City voters, never predictable, approved Douglas Bruce's measures in 1991 to phase out a capital improvements tax and restrict future taxes and spending. In April 1992, they approved $100-plus million in airport revenue bonds to build a new terminal, and followed up that November by passing Bruce's statewide Taxpayer's Bill of Rights initiative just as emphatically. Absent that margin, TABOR would've failed statewide, as would have 1992's Amendment 2, a clever attempt to deprive gays and lesbians of basic civil rights. Then in 1997, a sales tax enabling the city to acquire and protect thousands of acres of open space, passed easily.

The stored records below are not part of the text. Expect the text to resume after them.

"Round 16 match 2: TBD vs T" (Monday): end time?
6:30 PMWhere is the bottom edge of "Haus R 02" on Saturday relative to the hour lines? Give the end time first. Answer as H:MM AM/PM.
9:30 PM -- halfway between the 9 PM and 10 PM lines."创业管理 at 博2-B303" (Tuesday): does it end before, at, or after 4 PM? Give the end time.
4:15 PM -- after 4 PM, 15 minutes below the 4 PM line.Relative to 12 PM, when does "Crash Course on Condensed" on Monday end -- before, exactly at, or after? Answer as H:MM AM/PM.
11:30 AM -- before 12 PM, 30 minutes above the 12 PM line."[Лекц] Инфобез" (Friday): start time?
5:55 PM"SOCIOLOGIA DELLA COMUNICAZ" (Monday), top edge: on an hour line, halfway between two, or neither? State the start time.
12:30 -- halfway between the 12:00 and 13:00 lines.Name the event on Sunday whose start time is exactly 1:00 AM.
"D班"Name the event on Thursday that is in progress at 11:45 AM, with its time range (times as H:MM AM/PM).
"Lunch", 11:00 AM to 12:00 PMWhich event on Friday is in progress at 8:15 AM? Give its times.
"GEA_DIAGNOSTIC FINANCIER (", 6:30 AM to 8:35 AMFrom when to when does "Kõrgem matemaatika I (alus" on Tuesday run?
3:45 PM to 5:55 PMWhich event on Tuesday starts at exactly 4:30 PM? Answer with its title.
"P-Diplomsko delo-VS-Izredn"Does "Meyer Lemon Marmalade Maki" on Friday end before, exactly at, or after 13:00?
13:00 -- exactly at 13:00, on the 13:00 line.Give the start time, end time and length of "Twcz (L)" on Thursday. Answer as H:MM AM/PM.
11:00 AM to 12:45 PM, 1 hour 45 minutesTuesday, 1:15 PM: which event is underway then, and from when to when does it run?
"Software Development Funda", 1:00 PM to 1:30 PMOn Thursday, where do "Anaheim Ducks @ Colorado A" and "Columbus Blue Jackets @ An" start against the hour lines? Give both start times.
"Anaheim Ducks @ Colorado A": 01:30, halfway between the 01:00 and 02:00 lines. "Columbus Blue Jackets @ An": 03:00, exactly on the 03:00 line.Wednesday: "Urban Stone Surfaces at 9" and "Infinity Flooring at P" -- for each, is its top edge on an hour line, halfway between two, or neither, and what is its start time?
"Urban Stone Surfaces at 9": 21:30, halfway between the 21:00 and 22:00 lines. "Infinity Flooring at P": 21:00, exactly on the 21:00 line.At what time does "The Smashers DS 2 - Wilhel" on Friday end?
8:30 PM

Those were interesting times, to say the least. Our city was both ardently progressive and deeply conservative — Ground Zero for the religious right and the nationwide tax limitation movement. A local organization, Colorado for Family Values, conceived and created Amendment 2, while Jim Dobson's Focus on the Family rose to national prominence.
It's fun to remember the fights, alliances, successes and defeats. We were all reluctant partners in building that shining city on the hill. The issue was not whether the city would grow and prosper, but how. Would sprawl and traffic choke us? Would taxes crush us? Would the liberals/conservatives/religious crazies/anti-growth fanatics/ruthless developers/tree-hugging enviros/half-witted politicians (check as many as you want!) screw things up?
Many fights were about nothing. The economy was booming; jobs were plentiful. We were like fat, happy kids rolling in the mud, quarreling over billboards, RV parking in neighborhoods, and how to accommodate the 100,000 newcomers who would live in Banning Lewis Ranch by 2011.
Now look at us — broke, bedraggled and stagnant. We need a vibrant economy, more jobs and a city worth fighting for. We're hoping Mayor Bach's "Spirit of the Springs" cheerleading will help pull us out of the doldrums.
Yet Bach's leadership dilemmas are strangely similar to President Barack Obama's, and may prove just as intractable.
Obama tried to reform health care — and made everyone mad. He tried to prevent a deeper recession — and made everyone mad. He tried to reduce deficits, create jobs, get out of foreign entanglements, placate his enemies, and please his friends — and made them all mad. He tried to work with a fractious Congress, a demoralized federal bureaucracy, and self-serving special interest groups — and so far they've eaten him alive.
Just as Obama ran roughshod over Republicans until the 2010 elections, Bach has shown no respect for our Rodney Dangerfield City Council. That's a mistake. He'll have to work with them, since they control Memorial and Utilities. If they so choose, Council can throw ratepayers a bone by refusing to transfer $30 million in Utilities "surplus profits" to the city, which would wreak havoc on Bach's budget. Meanwhile, public safety could become the mayor's own private Afghanistan — there's not enough money in the budget to hire cops, let alone maintain parks and fill potholes.
We didn't expect much from Obama, given the disasters that he inherited. Get the economy back on track, wind down the wars, do something about health care, reduce the deficit ... was that too much? And we don't expect much from Bach, given the disasters he inherited. Revive the economy, cut city spending, fix Memorial, curb rising utility rates, restore city services, and don't even think about raising taxes ... is that too much?
Maybe so — but if Mayor Bach wants a quiet, beautiful environment where he can meditate upon the affairs of state, he knows where to go.